Appeal by the Correctional Service of Canada from interim injunctive relief granted in favour of the respondent, Ewert. The respondent was an Aboriginal federal inmate serving two life sentences. He alleged that the psychological tools used by the appellant to assess psychopathy and the risk of re-offending were unreliable when administered to Aboriginal inmates. The respondent alleged that the use of the assessment tools was contrary to ss. 7 and 15 of the Charter and sought injunctive and declaratory relief. A Federal Court judge accepted expert evidence that the assessment tools had not been vetted for cross-cultural bias, and were cross-culturally variant in a profound and unreliable manner. The judge concluded that the use of the assessment tools in respect of Aboriginal inmates was contrary to ss. 4(g) and 24(1) of the Corrections and Conditional Release Act (Act) and gave rise to an unjustifiable breach of s. 7 of the Charter due to their impact on institutional liberty decisions. The judge issued an interim order enjoining the appellant from using results obtained from the use of the assessment tools in respect of the respondent, and requested written briefs in respect of a study confirming the reliability of assessment tools for adult Aboriginal offenders. The Crown appealed.

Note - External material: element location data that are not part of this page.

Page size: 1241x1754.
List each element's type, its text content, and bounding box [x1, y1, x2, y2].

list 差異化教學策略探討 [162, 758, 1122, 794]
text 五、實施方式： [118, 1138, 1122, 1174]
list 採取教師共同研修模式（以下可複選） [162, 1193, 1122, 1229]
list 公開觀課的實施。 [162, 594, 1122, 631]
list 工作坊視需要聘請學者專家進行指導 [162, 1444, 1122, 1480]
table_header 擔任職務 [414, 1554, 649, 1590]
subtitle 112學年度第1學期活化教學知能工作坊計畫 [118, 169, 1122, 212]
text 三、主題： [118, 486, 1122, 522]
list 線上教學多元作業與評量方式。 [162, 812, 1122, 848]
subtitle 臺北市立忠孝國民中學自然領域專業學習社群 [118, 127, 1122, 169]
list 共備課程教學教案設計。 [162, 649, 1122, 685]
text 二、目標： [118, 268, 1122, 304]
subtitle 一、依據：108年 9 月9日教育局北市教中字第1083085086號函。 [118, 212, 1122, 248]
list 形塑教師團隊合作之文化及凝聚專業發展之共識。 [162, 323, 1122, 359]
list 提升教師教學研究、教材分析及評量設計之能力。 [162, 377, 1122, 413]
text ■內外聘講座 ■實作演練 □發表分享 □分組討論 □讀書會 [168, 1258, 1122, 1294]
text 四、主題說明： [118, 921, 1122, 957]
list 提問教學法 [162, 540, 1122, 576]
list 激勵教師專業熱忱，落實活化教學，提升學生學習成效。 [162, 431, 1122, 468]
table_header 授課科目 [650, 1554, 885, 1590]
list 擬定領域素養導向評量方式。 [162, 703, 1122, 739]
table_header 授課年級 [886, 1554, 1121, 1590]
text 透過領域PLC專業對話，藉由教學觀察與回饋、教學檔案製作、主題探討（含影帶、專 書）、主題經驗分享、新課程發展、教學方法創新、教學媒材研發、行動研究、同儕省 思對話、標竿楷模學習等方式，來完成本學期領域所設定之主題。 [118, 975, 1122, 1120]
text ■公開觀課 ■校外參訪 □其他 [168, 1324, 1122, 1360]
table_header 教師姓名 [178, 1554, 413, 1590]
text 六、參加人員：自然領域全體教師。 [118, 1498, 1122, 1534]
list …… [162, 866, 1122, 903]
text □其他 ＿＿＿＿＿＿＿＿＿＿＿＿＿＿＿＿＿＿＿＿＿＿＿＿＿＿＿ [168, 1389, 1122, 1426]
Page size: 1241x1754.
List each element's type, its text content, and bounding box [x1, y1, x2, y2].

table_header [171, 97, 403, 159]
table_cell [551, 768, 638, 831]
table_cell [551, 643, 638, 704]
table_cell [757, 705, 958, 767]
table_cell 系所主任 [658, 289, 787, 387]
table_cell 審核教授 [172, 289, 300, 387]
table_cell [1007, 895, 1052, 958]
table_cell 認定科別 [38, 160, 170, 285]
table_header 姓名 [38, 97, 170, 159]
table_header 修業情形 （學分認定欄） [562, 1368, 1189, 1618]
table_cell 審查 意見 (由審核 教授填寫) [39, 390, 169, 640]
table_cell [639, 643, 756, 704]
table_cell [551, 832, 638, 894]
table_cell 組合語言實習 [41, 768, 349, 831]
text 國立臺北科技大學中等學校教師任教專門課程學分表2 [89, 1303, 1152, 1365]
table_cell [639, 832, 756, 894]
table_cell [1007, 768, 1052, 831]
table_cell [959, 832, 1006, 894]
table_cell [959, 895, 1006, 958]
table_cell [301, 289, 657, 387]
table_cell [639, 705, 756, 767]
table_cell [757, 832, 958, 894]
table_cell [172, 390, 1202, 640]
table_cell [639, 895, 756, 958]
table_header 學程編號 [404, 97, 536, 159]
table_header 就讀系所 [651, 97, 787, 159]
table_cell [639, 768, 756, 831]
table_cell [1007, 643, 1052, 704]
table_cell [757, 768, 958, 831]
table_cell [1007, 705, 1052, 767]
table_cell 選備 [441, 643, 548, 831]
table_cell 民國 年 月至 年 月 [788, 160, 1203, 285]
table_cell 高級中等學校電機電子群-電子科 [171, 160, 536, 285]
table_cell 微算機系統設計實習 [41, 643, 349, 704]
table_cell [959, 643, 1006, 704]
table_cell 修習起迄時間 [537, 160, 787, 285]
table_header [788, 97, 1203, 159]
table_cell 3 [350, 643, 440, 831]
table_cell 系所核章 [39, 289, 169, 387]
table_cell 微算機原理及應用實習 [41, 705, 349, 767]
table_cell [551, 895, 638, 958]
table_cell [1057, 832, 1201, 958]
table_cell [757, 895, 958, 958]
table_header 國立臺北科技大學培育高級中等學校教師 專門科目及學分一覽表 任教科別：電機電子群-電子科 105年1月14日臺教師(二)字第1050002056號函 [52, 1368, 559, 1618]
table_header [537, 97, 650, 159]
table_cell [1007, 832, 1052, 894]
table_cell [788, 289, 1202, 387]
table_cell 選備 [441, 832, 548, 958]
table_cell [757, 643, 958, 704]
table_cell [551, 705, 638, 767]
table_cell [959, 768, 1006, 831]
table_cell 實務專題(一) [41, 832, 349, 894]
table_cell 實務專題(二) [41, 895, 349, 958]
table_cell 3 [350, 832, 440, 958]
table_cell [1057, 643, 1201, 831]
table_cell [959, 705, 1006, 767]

HELD: Appeal allowed. The Federal Court judge erred in law in finding both a breach of the Act and a violation of s. 7 of the Charter. In considering whether the assessment tools were contrary to the Act, the judge found that the respondent was not required to definitively establish that the assessment tools were biased, as a mere challenge to the reliability of the results generated by the tools was sufficient. The standard imposed was contrary to law, as the respondent was required to establish each constituent element of his cause of action on a balance of probabilities. Based on the expert evidence adduced by the respondent suggesting the cultural bias was subtle, the burden of demonstrating that the assessment tools generated false results when administered to Aboriginal persons was not met. The failure of the expert evidence to establish on a balance of probabilities that the assessment tools generated results that were inaccurate or unreliable in a material way was also dispositive of the s. 7 Charter claim. The judge properly found the evidentiary record insufficient to conduct a s. 15 analysis. As a matter of law, the judge was unable to grant an interim remedy, as the evidentiary record was not unequivocal. The judgment below was set aside and the respondent’s action was dismissed.